Even after Hamas, Gaza’s militant rulers, agreed to a cease-fire late Saturday, incendiary kites and balloons have continued to float from Gaza into Israel setting off damaging fires to farmlands.
Israel pounded Hamas targets on Saturday in its most massive bombardment since the 2014 war, while militants fired dozens of rockets toward Israel that halted daily life in the area. Two Palestinian teenagers were killed in an Israeli airstrike in Gaza City, while four Israelis were wounded from a rocket that landed on a residential home in Sderot.
Israel says it has no interest is engaging in another war with Hamas, but says it will no longer tolerate the Gaza militant campaign of flying incendiary kites and balloons across the border that have ignited fires damaging Israeli farms and nature reserves.
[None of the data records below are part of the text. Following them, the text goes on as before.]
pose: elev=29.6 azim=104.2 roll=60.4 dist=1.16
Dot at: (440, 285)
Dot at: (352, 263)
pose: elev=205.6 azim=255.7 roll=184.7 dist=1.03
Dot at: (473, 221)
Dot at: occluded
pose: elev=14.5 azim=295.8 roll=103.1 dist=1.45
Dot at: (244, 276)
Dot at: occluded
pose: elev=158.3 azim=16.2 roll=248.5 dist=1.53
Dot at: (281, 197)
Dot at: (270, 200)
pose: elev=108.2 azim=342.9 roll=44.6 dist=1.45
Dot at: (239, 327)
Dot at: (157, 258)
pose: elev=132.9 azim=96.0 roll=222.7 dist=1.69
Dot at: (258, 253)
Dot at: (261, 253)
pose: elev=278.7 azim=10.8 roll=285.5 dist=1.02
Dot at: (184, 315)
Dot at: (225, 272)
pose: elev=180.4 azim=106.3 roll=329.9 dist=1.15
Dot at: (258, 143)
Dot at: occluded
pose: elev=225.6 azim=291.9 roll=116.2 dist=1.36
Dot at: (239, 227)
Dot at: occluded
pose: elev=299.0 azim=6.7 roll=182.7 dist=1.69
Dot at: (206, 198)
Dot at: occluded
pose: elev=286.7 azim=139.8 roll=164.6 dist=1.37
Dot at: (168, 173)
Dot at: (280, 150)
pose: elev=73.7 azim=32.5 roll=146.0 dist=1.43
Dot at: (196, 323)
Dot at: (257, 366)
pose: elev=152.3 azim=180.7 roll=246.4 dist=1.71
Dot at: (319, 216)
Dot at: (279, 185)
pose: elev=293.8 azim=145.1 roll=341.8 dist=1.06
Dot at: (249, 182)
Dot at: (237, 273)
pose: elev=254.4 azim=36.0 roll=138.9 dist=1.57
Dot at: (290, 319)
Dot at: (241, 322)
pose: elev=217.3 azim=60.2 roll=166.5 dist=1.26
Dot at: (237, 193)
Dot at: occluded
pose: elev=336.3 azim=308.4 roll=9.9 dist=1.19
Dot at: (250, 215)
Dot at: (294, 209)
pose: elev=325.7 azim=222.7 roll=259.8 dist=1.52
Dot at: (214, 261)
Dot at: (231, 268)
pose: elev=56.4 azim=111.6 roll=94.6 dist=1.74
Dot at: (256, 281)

On Sunday, Israel says it discovered a falcon to which Gaza militant tied an incendiary device meant to set fires. It appeared to be the first case of Gaza militant using animals to attack Israel.
Israel and Egypt have maintained a blockade on Gaza for over a decade in an attempt to weaken Hamas. The blockade has caused widespread economic hardship. Israel says the naval blockade is necessary to protect its citizens from weapon smuggling.
The weekend’s violence came after months of near-weekly border demonstrations organized by Hamas aimed in part to protest the Israeli-Egyptian blockade of Gaza. Over 130 Palestinians have been killed by Israeli fire since the protests began on March 30.
Israel says it is defending its sovereign border and accuses Hamas of using the protests as cover for attempts to breach the border fence and attack Israeli civilians and soldiers.